Colorado is a politically signficant and interesting state. A few months ago,The New York Times’ Frank Bruni described it as “a battleground and a bellweather.” It is the former because unlike other important states like California, there is still statewide political competition in Colorado. It is the latter because numerous key issues including immigration, environmental concerns and marijuana legalization have particularly acute bearing on Colorado. Colorado is also governed by John Hickenlooper, the kind of innovative, and even quirky, politician that seems to be much more common in the west than in the northeast.
Politics in Colorado are probably best known nationally because in 2012 it became one of two states (the other was Washington) to legalize recreational marijuana. Governor Hickenlooper opposed that initiative and remains concerned about the consequences of legalizing marijuana. During a recent debate with his Republican opponent Bob Beauprez, in a statement that was reminiscent of John Kerry being for the war before he was against it, Mr. Hickenlooper, spoke about Colorado’s decision to legalize marijuana, “To a certain extent you could say it was reckless. I’m not saying it was reckless because I get quoted everywhere. But if it was up to me, I wouldn’t have done it. I opposed it from the very beginning. What the hell. I’ll say it was reckless.”
Governor Hickenlooper appeared to be confused about whether or not legalizing marijuana was reckless-unprecedented might have been a better word-but what he seemed to be really saying was that he was not sure what position on marijuana would most help him in a tough reelection campaign. The initiative passed in 2012 with 55% of the vote, but with a somewhat different electorate expected to vote in 2014, one that like 2010 will probably skew older, marijuana is complicated issue for Mr. Hickenlooper. Judging from that quote, it is clear that Mr. Hickenlooper has some reservations about legalizing marijuana, but it equally clear that he knows some of those reservations are unfounded. “To a certain extent you could say…I’m not saying it was,” are not the kids of phrases used by a man who has great confidence in what he is saying. They are also the words of somebody who is following, not leading, public opinion.

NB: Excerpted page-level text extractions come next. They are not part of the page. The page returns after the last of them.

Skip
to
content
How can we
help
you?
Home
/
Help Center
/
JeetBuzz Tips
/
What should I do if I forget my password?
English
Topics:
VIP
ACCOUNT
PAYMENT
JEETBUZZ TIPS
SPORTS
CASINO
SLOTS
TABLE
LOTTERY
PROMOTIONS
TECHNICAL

These comments by Governor Hickenlooper were made the evening after the Supreme Court ruled against appeals by Indiana, Virginia, Oklahoma, Wisconsin and Utah to allow the banning of same sex marriage. That decision by the Supreme Court may not have formally marked the end of the marriage equality debate, but it came close. Ten years ago it was far from clear which side would win the fight for marriage equality. Yesterday’s Supreme Court decision was a clear nod to the victor.

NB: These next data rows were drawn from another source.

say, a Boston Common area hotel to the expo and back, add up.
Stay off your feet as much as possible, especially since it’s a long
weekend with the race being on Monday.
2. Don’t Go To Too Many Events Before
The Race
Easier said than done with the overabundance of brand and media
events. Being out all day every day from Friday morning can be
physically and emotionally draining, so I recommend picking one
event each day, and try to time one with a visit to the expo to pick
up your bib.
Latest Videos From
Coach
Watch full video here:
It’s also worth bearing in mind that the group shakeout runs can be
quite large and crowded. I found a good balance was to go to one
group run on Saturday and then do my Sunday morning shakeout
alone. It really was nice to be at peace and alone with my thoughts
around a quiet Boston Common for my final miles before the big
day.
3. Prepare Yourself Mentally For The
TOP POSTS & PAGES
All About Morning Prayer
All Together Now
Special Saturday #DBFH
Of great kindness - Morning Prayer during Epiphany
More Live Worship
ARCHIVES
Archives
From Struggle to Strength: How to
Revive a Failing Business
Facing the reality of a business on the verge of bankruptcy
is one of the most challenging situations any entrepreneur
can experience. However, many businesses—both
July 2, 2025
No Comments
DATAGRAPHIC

Marijuana legalization may be at a similar point. Reforms in laws regarding medical, and now recreational, use of marijuana are strong evidence as to what direction the marijuana debate is moving. Mr. Hickenlooper’s opposition to the legalization of marijuana is not new; and it is, at least to some extent, based in legitimate questions of governance. Nonetheless, Governor Hickenlooper’s opposition to legalization is largely a reflection of the time in which he came of age politically. Age replacement was a major engine behind public support for marriage equality and will likely have a similar effect on the debate around legalizing marijuana.
Democratic politicians like Mr. Hickenlooper struggle to find a position on marijuana that does not alienate either older voters who are more likely to oppose legalization or the many voters who cannot fathom why smoking pot is illegal. New York’s Governor Andrew Cuomo has moved forward with legalizing medical marijuana, but has referred to legalizing the drug for recreational use as a “nonstarter.” That position is expected to be tested as legislation to legalize recreational marijuana is likely to be introduced in Albany next year. California’s Jerry Brown has raised more specific concerns about expanding his state’s legalization beyond medical use, posing the question “How many people can get stoned and still have a great state or a great nation? I think we need to stay alert, if not 24 hours a day, more than some of the potheads might be able to put together.”

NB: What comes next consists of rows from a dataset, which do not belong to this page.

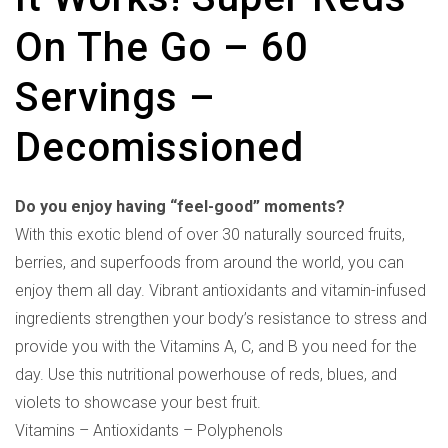
On The Go – 60
Servings –
Decomissioned
Do you enjoy having “feel-good” moments?
With this exotic blend of over 30 naturally sourced fruits,
berries, and superfoods from around the world, you can
enjoy them all day. Vibrant antioxidants and vitamin-infused
ingredients strengthen your body’s resistance to stress and
provide you with the Vitamins A, C, and B you need for the
day. Use this nutritional powerhouse of reds, blues, and
violets to showcase your best fruit.
Vitamins – Antioxidants – Polyphenols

At 56, Mr. Cuomo is the youngest of these three governors. The next generation of Democratic governors and politicians are likely to take a different view, reflecting the demographics of the changing electorate. According to a recent poll, 49% of Americans, and more than 50% of those younger than 65, support legalizing marijuana. Once the momentum for marriage equality grew strong enough the laws changed very quickly, almost leaving even progressive politicians behind. Marijuana legalization may be reaching a similar point. When that happens Mr. Hickenlooper’s current position will be the one that is politically reckless.